I fly away on Friday. It’s still too early to start in on
the crazy packing process and a little late to be lamenting my losses in
Durango. I’m in limbo. Really I’ve been in limbo for a while, dancing back and
forth between the TV, whatever book I’m reading, and my phone. Of course the past
few days I have had to be a little more responsible I guess. Fill
prescriptions, go to the dentist, get my hair cut, and think really, really
hard about packing all of my stuff into a duffle bag. Still not ready for that though.
I have also been thinking a lot (aside from my empty bags)
about what I’m about to be doing. I have never been one inclined toward
passion. I have had so many friends and acquaintances along the way who have
loved what they were doing or what they were striving toward, and they would
attack their goals with the fervor and intensity of a hound on the chase and
never let up or be distracted until success was achieved. I have always been a
bit more passive. Ok, that’s an understatement. I would follow the path of
least resistance to my grave if that’s where it wanted me to go. I hold fast
that I am a cloud, and there is little I care to steer myself toward that doesn’t
follow my same wind stream.
I have wanted to be everything from an archeologist to an
interior decorator but never once have I taken my dreams seriously. I became a “writer”
instead. At least I could make up stories about people who did the things I was
too lazy for, or wasn’t drawn to beyond day-dreams. Until now.

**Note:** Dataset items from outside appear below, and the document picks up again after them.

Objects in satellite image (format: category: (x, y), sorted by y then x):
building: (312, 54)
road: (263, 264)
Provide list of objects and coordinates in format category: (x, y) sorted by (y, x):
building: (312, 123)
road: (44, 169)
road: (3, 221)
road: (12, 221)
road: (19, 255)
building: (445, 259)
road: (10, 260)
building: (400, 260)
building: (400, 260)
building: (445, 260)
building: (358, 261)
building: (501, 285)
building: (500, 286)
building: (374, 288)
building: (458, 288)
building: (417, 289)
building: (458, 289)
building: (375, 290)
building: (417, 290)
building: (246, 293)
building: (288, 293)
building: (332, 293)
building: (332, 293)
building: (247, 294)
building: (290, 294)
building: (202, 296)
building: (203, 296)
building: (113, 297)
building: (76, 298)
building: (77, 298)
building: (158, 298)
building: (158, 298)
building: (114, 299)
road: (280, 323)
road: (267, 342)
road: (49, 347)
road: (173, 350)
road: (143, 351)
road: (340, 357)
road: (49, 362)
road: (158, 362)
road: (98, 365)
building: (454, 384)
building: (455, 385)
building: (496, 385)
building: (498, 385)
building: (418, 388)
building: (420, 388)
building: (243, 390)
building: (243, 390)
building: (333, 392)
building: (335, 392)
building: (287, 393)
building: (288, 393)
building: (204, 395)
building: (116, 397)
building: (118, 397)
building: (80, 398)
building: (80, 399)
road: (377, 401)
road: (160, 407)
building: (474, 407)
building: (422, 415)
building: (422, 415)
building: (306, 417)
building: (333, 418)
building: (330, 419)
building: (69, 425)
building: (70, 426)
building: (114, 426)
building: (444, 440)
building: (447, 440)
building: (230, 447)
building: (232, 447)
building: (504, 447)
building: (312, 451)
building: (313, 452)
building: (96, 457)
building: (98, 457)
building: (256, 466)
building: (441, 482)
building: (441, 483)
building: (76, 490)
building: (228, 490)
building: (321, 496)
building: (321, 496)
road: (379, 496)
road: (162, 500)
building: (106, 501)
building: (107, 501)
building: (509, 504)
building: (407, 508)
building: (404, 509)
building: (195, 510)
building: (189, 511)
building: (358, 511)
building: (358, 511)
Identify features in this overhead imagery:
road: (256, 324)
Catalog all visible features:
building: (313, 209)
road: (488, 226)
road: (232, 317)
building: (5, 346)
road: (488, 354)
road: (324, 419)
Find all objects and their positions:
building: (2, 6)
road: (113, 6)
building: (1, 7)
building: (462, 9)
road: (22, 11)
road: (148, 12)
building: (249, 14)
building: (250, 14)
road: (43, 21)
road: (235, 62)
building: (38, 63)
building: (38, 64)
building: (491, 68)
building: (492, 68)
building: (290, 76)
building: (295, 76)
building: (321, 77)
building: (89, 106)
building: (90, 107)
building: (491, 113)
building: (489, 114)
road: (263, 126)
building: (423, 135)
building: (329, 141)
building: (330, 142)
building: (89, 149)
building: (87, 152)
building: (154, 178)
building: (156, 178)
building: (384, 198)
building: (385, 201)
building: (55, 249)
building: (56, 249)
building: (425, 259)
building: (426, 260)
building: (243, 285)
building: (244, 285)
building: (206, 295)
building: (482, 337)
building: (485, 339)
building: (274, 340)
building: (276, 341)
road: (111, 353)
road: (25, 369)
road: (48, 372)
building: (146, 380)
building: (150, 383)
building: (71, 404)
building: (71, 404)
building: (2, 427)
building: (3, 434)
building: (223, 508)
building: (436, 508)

I get to travel. I have always wanted to travel. All of the
stories I made up as a child involved adventure. All of the jobs I wanted
either required that I travel or at least gave me enough money and vacation
time to travel on my own. It never occurred to me that travel could be the
goal. I always thought it would just be a perk on the side of whatever I chose
to do, not the thing I actually chose.
Now I can justify doing whatever as long as it takes me
somewhere. I will teach English so I can live in Central America or Europe or
Asia. I will learn Spanish (and hell, maybe more if I have the opportunity) so
that I can become a marketable resource in more countries than just this one. I
learned to write because I liked it and was relatively decent at it. Now
though, I have a purpose for education beyond the degree. I have a goal. Dare I
say I have a passion?
I have only ever traveled in small doses. I may be horribly
allergic to travel and just not know it yet. I have to try it out though,
because it’s about damn time I found something to get fired up about.